● **DATASET EXTRACT**
——

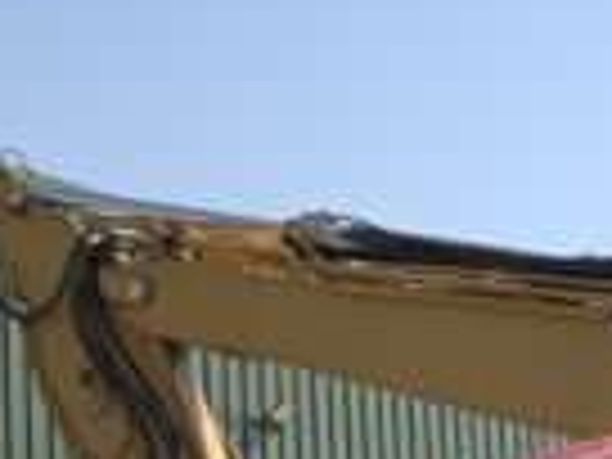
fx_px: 3854
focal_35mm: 218
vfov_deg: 6.8
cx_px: -297
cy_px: -63
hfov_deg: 8.9
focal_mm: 3
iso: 16
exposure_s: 1/1626
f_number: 1.8
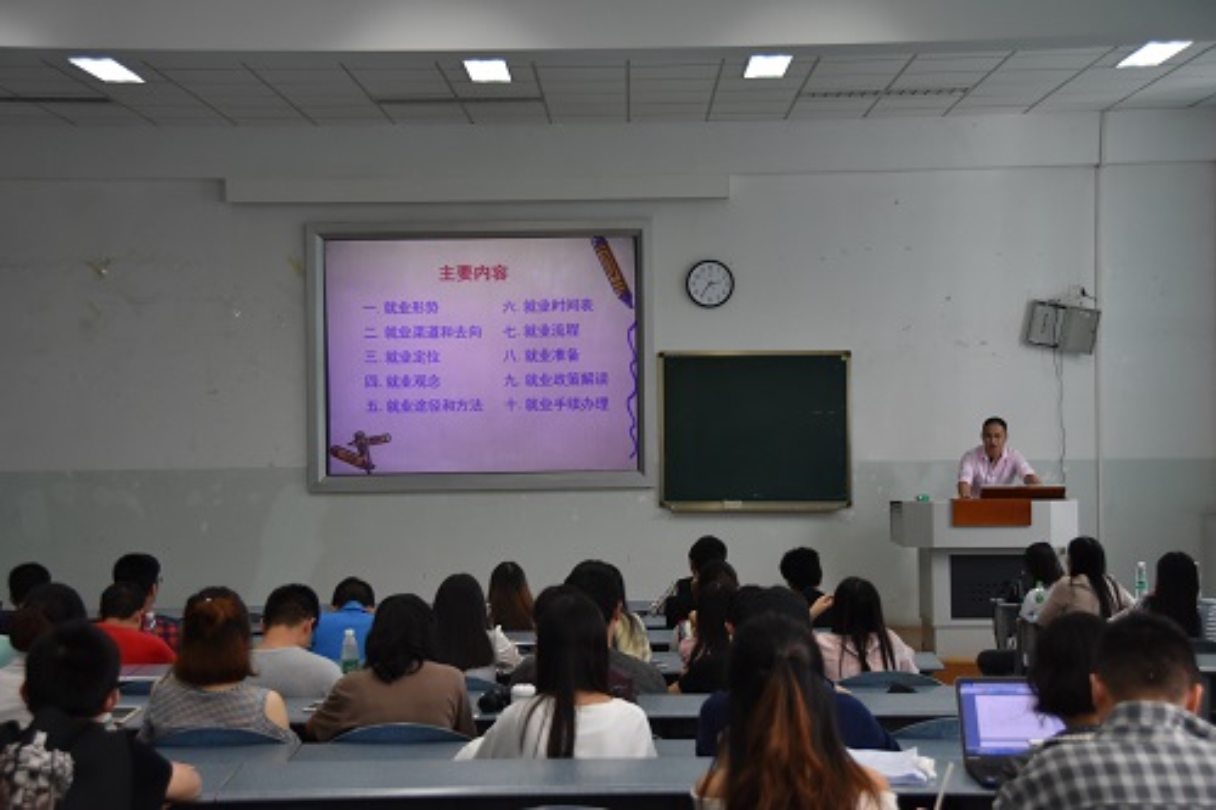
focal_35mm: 63
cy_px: 405
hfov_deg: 31.9
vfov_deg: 21.6
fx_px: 2127
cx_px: 608
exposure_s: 1/80
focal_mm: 42
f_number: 4.5
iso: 800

——

● **TASK TO CARRY OUT**
The required output is an exact copy of the lines from the one with "cx_px: -297" through the final line of the data above, with pictures removed.

● **ANSWER**
cx_px: -297
cy_px: -63
hfov_deg: 8.9
focal_mm: 3
iso: 16
exposure_s: 1/1626
f_number: 1.8
focal_35mm: 63
cy_px: 405
hfov_deg: 31.9
vfov_deg: 21.6
fx_px: 2127
cx_px: 608
exposure_s: 1/80
focal_mm: 42
f_number: 4.5
iso: 800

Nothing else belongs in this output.